Houston expects flooding as Hurricane Harvey passes through

Mayor says Texan city’s prepared for what he described as a ‘major water event’

The Texan city of Houston will receive 2-3ft of additional rain in coming days, Mayor Sylvester Turner warned residents on Saturday as the most powerful storm to hit Texas in more than 50 years moved inland.

"This is serious," Mr Turner said in a televised interview as Hurricane Harvey turned into a tropical storm that was expected to linger over the mid-Texas coast. "It is important that people stay off the roads."

Mr Turner said the city, the fourth most populous in the US, is prepared for what he described as a “major water event”.

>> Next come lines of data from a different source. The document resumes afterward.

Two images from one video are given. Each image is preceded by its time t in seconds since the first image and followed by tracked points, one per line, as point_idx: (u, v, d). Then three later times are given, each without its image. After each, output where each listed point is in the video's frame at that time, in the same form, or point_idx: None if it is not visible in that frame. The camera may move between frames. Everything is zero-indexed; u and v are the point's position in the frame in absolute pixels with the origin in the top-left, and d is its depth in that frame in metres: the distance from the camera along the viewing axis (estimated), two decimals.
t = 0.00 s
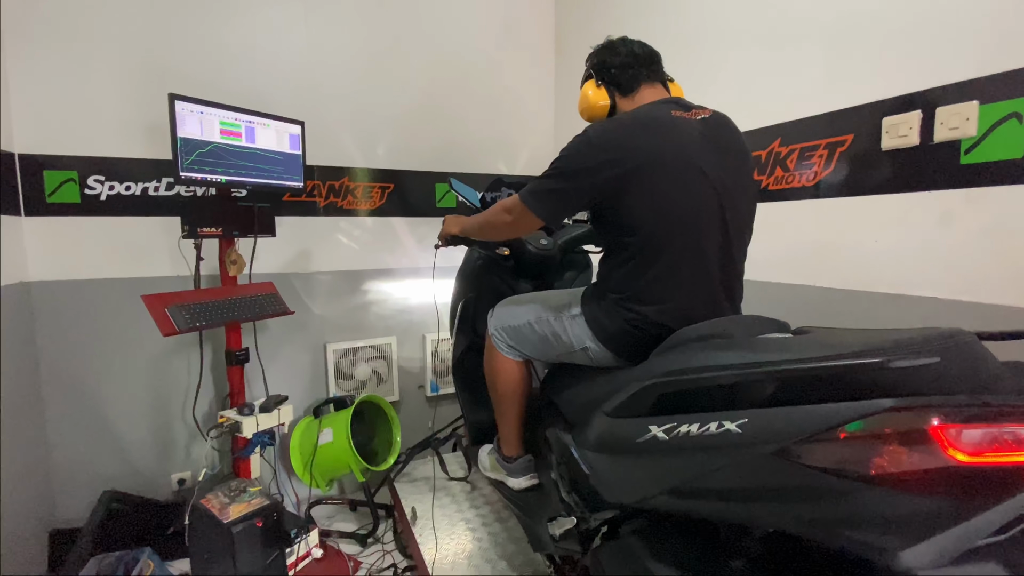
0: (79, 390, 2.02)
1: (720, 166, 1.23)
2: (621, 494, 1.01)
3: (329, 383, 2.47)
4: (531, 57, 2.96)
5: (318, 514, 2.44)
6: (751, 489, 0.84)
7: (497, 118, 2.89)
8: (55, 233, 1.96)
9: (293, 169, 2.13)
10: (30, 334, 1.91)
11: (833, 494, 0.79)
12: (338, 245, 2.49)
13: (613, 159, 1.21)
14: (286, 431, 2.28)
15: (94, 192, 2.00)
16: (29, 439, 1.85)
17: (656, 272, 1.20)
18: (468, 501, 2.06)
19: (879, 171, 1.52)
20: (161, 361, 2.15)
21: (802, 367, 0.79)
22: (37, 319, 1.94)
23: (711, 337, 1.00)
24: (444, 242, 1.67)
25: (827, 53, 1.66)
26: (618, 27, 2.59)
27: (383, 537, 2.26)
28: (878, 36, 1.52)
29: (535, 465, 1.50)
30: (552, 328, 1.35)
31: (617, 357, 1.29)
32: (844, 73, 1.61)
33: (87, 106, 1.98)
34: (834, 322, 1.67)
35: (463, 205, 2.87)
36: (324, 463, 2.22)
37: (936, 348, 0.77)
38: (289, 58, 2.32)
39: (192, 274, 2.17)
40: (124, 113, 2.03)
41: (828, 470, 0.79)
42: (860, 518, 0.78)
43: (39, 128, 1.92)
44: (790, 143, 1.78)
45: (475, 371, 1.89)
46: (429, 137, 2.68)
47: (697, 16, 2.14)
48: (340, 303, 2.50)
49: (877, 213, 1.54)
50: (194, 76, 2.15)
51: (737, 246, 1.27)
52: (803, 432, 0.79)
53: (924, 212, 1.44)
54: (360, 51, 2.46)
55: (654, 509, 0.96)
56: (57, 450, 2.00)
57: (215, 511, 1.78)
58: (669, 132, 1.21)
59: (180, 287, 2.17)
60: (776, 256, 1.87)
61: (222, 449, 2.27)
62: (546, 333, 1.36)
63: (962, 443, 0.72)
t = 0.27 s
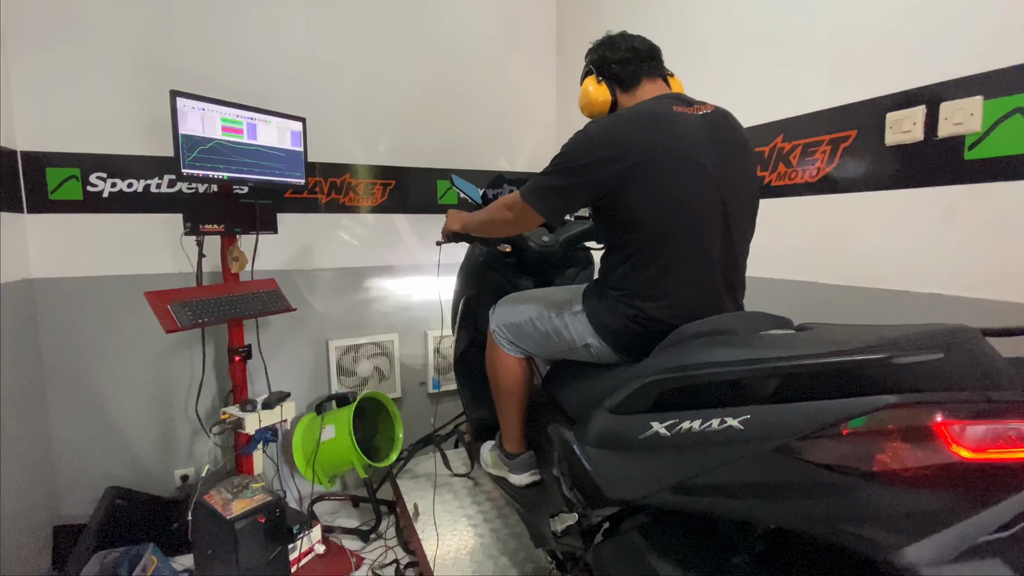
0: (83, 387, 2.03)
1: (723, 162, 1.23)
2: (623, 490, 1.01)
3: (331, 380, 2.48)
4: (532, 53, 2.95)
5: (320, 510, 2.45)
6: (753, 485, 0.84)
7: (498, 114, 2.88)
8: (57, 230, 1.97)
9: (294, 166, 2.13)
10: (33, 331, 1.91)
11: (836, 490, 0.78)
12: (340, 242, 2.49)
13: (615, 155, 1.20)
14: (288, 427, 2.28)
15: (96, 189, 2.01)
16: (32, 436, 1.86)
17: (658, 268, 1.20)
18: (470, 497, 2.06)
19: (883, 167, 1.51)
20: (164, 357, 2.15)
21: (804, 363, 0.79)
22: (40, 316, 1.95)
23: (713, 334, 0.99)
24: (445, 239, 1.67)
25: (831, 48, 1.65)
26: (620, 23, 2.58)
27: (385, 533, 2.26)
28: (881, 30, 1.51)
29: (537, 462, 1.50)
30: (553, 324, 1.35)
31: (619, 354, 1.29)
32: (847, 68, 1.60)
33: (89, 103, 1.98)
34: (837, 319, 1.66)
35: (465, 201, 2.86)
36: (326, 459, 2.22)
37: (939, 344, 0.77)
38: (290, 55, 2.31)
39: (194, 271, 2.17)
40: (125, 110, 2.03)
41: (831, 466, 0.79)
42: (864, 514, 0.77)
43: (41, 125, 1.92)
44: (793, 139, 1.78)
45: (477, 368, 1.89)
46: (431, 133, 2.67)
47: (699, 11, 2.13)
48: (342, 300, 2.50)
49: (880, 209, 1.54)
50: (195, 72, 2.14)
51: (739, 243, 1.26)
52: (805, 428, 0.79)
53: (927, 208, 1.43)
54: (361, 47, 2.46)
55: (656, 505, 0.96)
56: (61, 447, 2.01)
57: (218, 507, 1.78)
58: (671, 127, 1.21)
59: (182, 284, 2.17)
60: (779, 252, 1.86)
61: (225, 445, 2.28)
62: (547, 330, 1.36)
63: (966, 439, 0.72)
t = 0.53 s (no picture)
0: (86, 384, 2.04)
1: (725, 158, 1.23)
2: (625, 487, 1.01)
3: (333, 377, 2.48)
4: (534, 49, 2.94)
5: (323, 507, 2.46)
6: (756, 481, 0.84)
7: (500, 112, 2.88)
8: (60, 228, 1.97)
9: (296, 164, 2.13)
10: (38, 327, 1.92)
11: (840, 487, 0.78)
12: (343, 239, 2.49)
13: (617, 152, 1.20)
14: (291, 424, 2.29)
15: (99, 187, 2.01)
16: (37, 433, 1.87)
17: (661, 265, 1.20)
18: (472, 494, 2.07)
19: (887, 163, 1.51)
20: (167, 355, 2.16)
21: (807, 359, 0.79)
22: (43, 313, 1.96)
23: (716, 331, 0.99)
24: (447, 236, 1.67)
25: (834, 43, 1.64)
26: (622, 19, 2.57)
27: (388, 530, 2.27)
28: (885, 26, 1.50)
29: (540, 459, 1.50)
30: (555, 322, 1.35)
31: (621, 351, 1.29)
32: (852, 64, 1.59)
33: (91, 101, 1.98)
34: (840, 315, 1.66)
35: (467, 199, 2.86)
36: (329, 457, 2.23)
37: (942, 341, 0.76)
38: (292, 52, 2.31)
39: (197, 268, 2.18)
40: (127, 108, 2.04)
41: (834, 463, 0.79)
42: (867, 510, 0.78)
43: (44, 123, 1.92)
44: (796, 136, 1.77)
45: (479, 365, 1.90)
46: (433, 131, 2.67)
47: (702, 7, 2.12)
48: (344, 298, 2.50)
49: (883, 206, 1.53)
50: (197, 70, 2.14)
51: (742, 240, 1.26)
52: (807, 425, 0.79)
53: (930, 205, 1.43)
54: (363, 45, 2.46)
55: (659, 502, 0.96)
56: (65, 443, 2.02)
57: (222, 503, 1.79)
58: (674, 124, 1.20)
59: (185, 281, 2.18)
60: (781, 249, 1.86)
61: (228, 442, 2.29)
62: (550, 327, 1.36)
63: (969, 435, 0.72)
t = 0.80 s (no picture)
0: (90, 381, 2.05)
1: (729, 156, 1.23)
2: (628, 484, 1.01)
3: (336, 375, 2.49)
4: (536, 47, 2.94)
5: (326, 504, 2.47)
6: (758, 478, 0.85)
7: (502, 110, 2.87)
8: (64, 226, 1.98)
9: (299, 162, 2.13)
10: (42, 325, 1.93)
11: (841, 484, 0.79)
12: (345, 237, 2.49)
13: (621, 149, 1.20)
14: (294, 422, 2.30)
15: (102, 185, 2.02)
16: (41, 430, 1.87)
17: (664, 262, 1.20)
18: (475, 492, 2.07)
19: (890, 161, 1.51)
20: (171, 353, 2.17)
21: (809, 357, 0.79)
22: (47, 311, 1.96)
23: (719, 329, 1.00)
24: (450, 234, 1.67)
25: (837, 41, 1.64)
26: (624, 17, 2.56)
27: (390, 527, 2.28)
28: (889, 23, 1.50)
29: (542, 456, 1.50)
30: (558, 319, 1.35)
31: (623, 348, 1.29)
32: (855, 61, 1.59)
33: (94, 99, 1.99)
34: (843, 313, 1.66)
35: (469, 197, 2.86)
36: (332, 454, 2.23)
37: (946, 338, 0.76)
38: (294, 50, 2.32)
39: (200, 266, 2.18)
40: (130, 107, 2.04)
41: (835, 460, 0.79)
42: (867, 507, 0.78)
43: (47, 121, 1.93)
44: (799, 134, 1.77)
45: (482, 363, 1.90)
46: (435, 129, 2.67)
47: (705, 4, 2.11)
48: (347, 296, 2.51)
49: (887, 203, 1.53)
50: (200, 68, 2.15)
51: (745, 238, 1.26)
52: (809, 422, 0.79)
53: (934, 202, 1.42)
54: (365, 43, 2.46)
55: (661, 499, 0.97)
56: (70, 440, 2.03)
57: (225, 500, 1.80)
58: (677, 122, 1.20)
59: (188, 280, 2.18)
60: (784, 247, 1.86)
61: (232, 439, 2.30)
62: (552, 325, 1.36)
63: (971, 434, 0.72)
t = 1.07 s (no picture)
0: (93, 380, 2.05)
1: (730, 154, 1.22)
2: (630, 482, 1.01)
3: (338, 373, 2.49)
4: (538, 45, 2.94)
5: (328, 502, 2.48)
6: (760, 477, 0.85)
7: (504, 108, 2.87)
8: (67, 225, 1.98)
9: (301, 161, 2.13)
10: (44, 323, 1.93)
11: (844, 483, 0.79)
12: (347, 236, 2.50)
13: (623, 148, 1.20)
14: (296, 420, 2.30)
15: (105, 184, 2.02)
16: (45, 428, 1.88)
17: (665, 260, 1.20)
18: (476, 490, 2.08)
19: (893, 160, 1.50)
20: (173, 351, 2.17)
21: (812, 356, 0.79)
22: (50, 310, 1.97)
23: (721, 327, 0.99)
24: (453, 233, 1.68)
25: (840, 39, 1.63)
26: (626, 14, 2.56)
27: (392, 525, 2.28)
28: (892, 21, 1.49)
29: (544, 455, 1.51)
30: (560, 318, 1.35)
31: (626, 347, 1.29)
32: (858, 59, 1.58)
33: (97, 98, 1.99)
34: (845, 312, 1.66)
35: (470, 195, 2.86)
36: (333, 453, 2.24)
37: (950, 337, 0.76)
38: (295, 49, 2.32)
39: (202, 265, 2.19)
40: (133, 106, 2.04)
41: (838, 459, 0.79)
42: (871, 506, 0.78)
43: (50, 120, 1.93)
44: (801, 132, 1.77)
45: (483, 361, 1.90)
46: (437, 127, 2.67)
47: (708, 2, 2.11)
48: (348, 294, 2.51)
49: (890, 202, 1.53)
50: (202, 67, 2.15)
51: (747, 236, 1.26)
52: (811, 421, 0.79)
53: (937, 201, 1.42)
54: (367, 42, 2.46)
55: (663, 498, 0.97)
56: (73, 439, 2.03)
57: (228, 498, 1.81)
58: (679, 120, 1.20)
59: (191, 278, 2.19)
60: (787, 246, 1.85)
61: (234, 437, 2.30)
62: (554, 324, 1.36)
63: (974, 432, 0.72)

Houston has received about 16 inches (40cm) of rain as a result of Harvey, while neighbouring Corpus Christi has seen about 20 inches. Areas between the two cities could see another 20 to 30 inches of rain, Texas governor Greg Abbott said at a news conference in Austin, the state capital, earlier on Saturday.

READ MORE

Torrential rains

The region is facing the prospect of catastrophic flooding from the torrential rains. Power outages have affected over a quarter million customers in the state and gas stations in Houston have been struggling to keep up with motorists’ demands.

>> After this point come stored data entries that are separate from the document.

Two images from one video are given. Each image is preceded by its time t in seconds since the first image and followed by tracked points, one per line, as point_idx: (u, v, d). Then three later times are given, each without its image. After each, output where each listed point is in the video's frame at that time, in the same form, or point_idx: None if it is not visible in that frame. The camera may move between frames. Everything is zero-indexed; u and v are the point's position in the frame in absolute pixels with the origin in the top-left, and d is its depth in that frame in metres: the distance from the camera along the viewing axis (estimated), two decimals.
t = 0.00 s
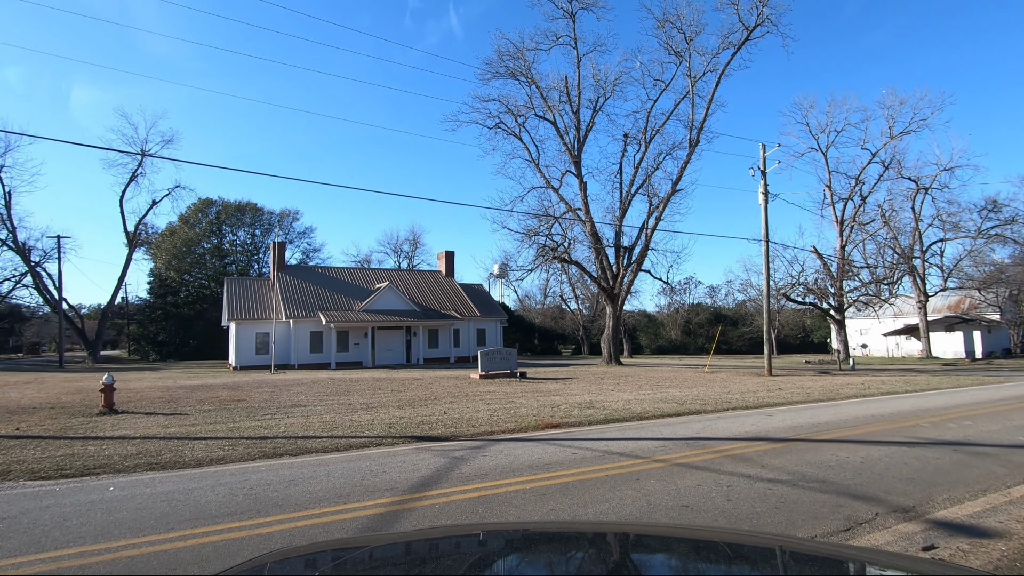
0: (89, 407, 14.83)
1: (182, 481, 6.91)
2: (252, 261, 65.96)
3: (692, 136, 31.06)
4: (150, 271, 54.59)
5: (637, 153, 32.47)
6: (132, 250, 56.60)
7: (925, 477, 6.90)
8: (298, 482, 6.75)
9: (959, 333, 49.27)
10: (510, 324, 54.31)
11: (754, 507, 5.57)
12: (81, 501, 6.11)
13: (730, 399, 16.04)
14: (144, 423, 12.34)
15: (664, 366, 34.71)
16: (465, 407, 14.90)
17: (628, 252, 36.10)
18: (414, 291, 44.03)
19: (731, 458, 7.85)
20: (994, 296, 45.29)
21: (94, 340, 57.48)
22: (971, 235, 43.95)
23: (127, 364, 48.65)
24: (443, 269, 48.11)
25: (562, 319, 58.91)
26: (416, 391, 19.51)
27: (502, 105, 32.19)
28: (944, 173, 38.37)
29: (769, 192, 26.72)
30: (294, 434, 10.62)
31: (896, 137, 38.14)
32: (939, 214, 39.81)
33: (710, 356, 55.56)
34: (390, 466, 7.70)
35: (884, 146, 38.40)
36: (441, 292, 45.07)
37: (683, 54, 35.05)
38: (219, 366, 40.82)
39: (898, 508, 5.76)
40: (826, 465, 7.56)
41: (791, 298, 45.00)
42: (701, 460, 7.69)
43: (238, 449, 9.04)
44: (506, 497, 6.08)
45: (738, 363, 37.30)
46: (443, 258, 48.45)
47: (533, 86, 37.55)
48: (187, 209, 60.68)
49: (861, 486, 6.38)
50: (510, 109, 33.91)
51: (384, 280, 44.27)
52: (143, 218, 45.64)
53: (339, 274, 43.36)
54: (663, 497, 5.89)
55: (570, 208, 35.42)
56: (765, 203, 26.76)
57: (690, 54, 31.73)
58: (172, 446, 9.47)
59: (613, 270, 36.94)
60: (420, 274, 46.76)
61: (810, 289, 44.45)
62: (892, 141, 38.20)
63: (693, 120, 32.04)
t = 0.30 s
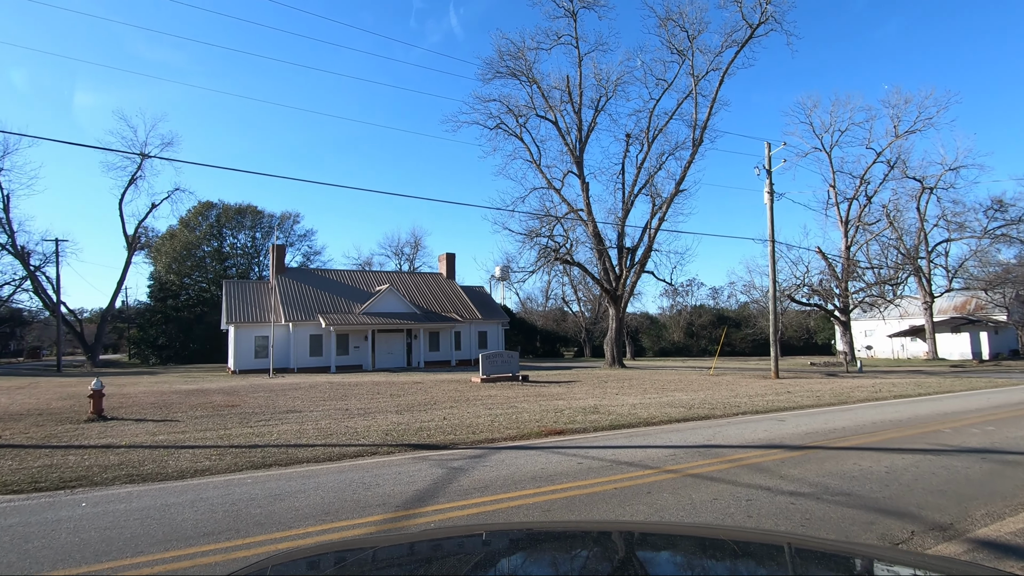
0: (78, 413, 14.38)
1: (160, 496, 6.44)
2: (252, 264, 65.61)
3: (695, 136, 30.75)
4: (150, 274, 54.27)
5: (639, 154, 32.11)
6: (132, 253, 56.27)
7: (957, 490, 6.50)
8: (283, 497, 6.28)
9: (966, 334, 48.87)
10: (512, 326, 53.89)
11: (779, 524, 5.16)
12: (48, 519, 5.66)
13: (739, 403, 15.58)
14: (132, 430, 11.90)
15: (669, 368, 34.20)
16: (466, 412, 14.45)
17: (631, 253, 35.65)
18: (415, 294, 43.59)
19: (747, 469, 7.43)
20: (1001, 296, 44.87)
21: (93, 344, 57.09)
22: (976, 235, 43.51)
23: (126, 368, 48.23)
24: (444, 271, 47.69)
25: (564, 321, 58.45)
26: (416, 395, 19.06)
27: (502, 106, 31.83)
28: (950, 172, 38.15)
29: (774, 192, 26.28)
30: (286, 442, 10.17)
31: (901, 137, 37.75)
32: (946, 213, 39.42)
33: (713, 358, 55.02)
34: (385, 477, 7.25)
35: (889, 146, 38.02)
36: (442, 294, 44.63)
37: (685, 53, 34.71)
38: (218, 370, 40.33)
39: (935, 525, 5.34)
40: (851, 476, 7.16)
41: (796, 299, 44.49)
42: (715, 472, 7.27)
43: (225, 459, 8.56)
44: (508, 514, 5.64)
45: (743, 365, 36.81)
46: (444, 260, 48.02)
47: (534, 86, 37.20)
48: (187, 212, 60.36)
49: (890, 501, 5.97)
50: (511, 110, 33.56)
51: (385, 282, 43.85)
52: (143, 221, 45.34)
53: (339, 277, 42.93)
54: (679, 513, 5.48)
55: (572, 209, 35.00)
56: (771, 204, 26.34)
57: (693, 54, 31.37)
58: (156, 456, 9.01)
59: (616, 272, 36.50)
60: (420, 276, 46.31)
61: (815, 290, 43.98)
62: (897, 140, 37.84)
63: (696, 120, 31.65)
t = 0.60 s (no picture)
0: (63, 416, 13.86)
1: (130, 509, 5.92)
2: (252, 265, 65.12)
3: (700, 135, 30.27)
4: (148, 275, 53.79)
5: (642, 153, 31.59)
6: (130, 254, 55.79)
7: (998, 506, 6.01)
8: (262, 512, 5.74)
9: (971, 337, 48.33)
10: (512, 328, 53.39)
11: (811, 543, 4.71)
12: (2, 535, 5.12)
13: (748, 407, 15.03)
14: (115, 434, 11.36)
15: (672, 371, 33.63)
16: (465, 416, 13.91)
17: (634, 253, 35.09)
18: (415, 294, 43.05)
19: (768, 481, 6.90)
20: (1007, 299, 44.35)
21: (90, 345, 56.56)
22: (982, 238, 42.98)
23: (122, 369, 47.68)
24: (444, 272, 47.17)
25: (565, 323, 57.89)
26: (414, 398, 18.54)
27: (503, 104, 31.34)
28: (956, 173, 37.61)
29: (780, 191, 25.76)
30: (274, 448, 9.63)
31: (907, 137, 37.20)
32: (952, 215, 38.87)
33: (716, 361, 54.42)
34: (376, 488, 6.72)
35: (895, 146, 37.49)
36: (442, 295, 44.09)
37: (690, 51, 34.23)
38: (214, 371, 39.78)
39: (982, 548, 4.85)
40: (880, 489, 6.65)
41: (799, 301, 43.93)
42: (734, 484, 6.75)
43: (206, 466, 8.01)
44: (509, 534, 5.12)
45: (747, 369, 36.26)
46: (444, 261, 47.47)
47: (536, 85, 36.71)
48: (186, 212, 59.92)
49: (928, 519, 5.49)
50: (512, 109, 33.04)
51: (384, 283, 43.31)
52: (140, 221, 44.87)
53: (338, 278, 42.40)
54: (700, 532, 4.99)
55: (574, 209, 34.47)
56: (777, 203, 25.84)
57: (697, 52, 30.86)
58: (133, 462, 8.45)
59: (618, 273, 35.95)
60: (420, 277, 45.77)
61: (819, 292, 43.41)
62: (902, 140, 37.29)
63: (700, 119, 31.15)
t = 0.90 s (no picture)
0: (36, 416, 13.19)
1: (78, 523, 5.28)
2: (247, 263, 64.39)
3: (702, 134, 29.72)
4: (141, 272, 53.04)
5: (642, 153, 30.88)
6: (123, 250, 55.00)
7: None
8: (225, 529, 5.10)
9: (971, 342, 47.91)
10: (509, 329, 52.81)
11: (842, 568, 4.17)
12: None
13: (753, 412, 14.44)
14: (87, 436, 10.72)
15: (672, 374, 33.04)
16: (459, 420, 13.28)
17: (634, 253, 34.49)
18: (411, 294, 42.40)
19: (786, 495, 6.30)
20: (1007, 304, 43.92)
21: (81, 343, 55.70)
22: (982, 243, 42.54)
23: (112, 368, 46.89)
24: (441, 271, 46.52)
25: (563, 325, 57.28)
26: (407, 399, 17.90)
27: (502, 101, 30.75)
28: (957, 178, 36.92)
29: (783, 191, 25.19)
30: (252, 453, 8.99)
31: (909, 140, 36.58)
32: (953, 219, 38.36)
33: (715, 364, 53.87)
34: (356, 501, 6.09)
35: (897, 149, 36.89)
36: (439, 295, 43.45)
37: (692, 50, 33.72)
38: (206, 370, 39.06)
39: None
40: (909, 506, 6.08)
41: (799, 304, 43.39)
42: (750, 499, 6.15)
43: (174, 474, 7.37)
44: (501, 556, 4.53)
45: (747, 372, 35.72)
46: (441, 261, 46.82)
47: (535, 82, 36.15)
48: (181, 209, 59.20)
49: (968, 541, 4.94)
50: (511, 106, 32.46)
51: (380, 282, 42.64)
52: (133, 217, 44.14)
53: (333, 276, 41.72)
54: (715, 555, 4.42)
55: (574, 208, 33.89)
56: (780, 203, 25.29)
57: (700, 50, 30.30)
58: (95, 469, 7.79)
59: (618, 274, 35.35)
60: (417, 276, 45.11)
61: (819, 295, 42.88)
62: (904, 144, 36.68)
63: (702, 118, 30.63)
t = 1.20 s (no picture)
0: None
1: None
2: (236, 264, 63.30)
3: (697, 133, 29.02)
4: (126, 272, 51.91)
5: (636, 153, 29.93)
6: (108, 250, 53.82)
7: None
8: (139, 567, 4.29)
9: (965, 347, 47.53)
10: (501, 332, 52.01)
11: None
12: None
13: (752, 420, 13.69)
14: (32, 446, 9.85)
15: (665, 378, 32.33)
16: (441, 427, 12.46)
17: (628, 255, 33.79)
18: (400, 295, 41.52)
19: (797, 521, 5.55)
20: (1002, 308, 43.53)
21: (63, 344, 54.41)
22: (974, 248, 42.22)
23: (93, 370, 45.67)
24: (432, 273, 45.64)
25: (555, 328, 56.53)
26: (390, 405, 17.06)
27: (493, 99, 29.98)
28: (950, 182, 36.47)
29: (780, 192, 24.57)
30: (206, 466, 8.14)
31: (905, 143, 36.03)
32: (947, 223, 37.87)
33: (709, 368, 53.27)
34: (307, 529, 5.27)
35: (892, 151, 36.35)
36: (429, 297, 42.58)
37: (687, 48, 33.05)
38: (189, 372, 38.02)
39: None
40: (937, 533, 5.35)
41: (794, 308, 42.82)
42: (757, 525, 5.39)
43: (108, 493, 6.51)
44: None
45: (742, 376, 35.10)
46: (432, 262, 45.95)
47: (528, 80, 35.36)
48: (168, 208, 58.08)
49: None
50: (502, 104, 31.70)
51: (369, 283, 41.74)
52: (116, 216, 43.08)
53: (321, 277, 40.79)
54: None
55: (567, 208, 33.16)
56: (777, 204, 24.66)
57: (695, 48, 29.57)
58: (23, 487, 6.92)
59: (611, 276, 34.65)
60: (407, 278, 44.24)
61: (813, 299, 42.37)
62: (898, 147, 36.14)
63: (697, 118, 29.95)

Four refineries in South Texas have shut down, disrupting gasoline supplies and pushing prices higher. In addition, about 25 per cent of the US Gulf of Mexico’s oil production was offline as of midday on Saturday, according the US Bureau of Safety and Environmental Enforcement.

One person is reported to have died in a house fire during the storm.

Harvey has been measured as the strongest storm to hit Texas, the centre of the US oil and gas industry, since 1961.

The town of Rockport, 30 miles (48 km) north of the city of Corpus Christi, appeared to be one of the hardest hit. Ahead of the storm’s arrival, the city’s mayor had told anyone staying behind to write their names on their arms for identification purposes in case of death or injury.

"Right now we're still hunkered down and can't go anywhere," Steve Sims, the volunteer fire chief in Rockport, said early on Saturday.

“We’ve heard rumours of 1,000 different things, we can’t confirm anything because we haven’t seen anything. We know we’ve got a lot of problems, but we don’t know what yet.”

Structural damage

A high school, hotel, senior housing complex and other buildings suffered structural damage, according to emergency officials and local media. Some were being used as shelters.

Mr Sims said power, internet and most mobile phone services were cut in the town of 10,000, from which about two-thirds of the residents had evacuated. Most of the senior citizens’ and nursing homes were among the first to be evacuated, he said.

The hurricane came ashore northeast of the city of Corpus Christi late on Friday, and the maximum winds of 209km/h made it a Category 4 storm on the Saffir-Simpson scale, the second-highest category and the most powerful storm in over a decade to hit the mainland United States.

The streets of Corpus Christi, which has about 320,000 residents, were deserted early on Saturday, where strong winds were still blowing.

Unable to treat sewage

City authorities asked residents to reduce use of toilets and taps on Saturday because power outages had left waste water plants unable to treat sewage.

The city also asked residents to boil water before consumption.

A drill ship broke free of its mooring overnight and rammed into some tugs in the port of Corpus Christi, port executive Sean Strawbridge said. The crews on the tugs were safe, he added.

US president Donald Trump, facing the first big natural disaster of his term, said on Twitter he signed a disaster proclamation which "unleashes the full force of government help" shortly before Harvey made landfall.

"You are doing a great job - the world is watching," Mr Trump said on Saturday in a tweet referring to the Federal Emergency Management Agency (FEMA), which co-ordinates the response to major disasters.

While thousands fled the expected devastating flooding and destruction, many residents stayed put in imperilled towns and stocked up on food, fuel and sandbags.

Harvey was the first major hurricane of Category 3 or more to hit the mainland United States since Hurricane Wilma struck Florida in 2005.

Its size and strength also dredged up memories of Katrina, the 2005 hurricane that made a direct hit on New Orleans as a Category 3 storm, causing levees and flood walls to fail in dozens of places. About 1,800 died in the disaster made worse by a slow government emergency response.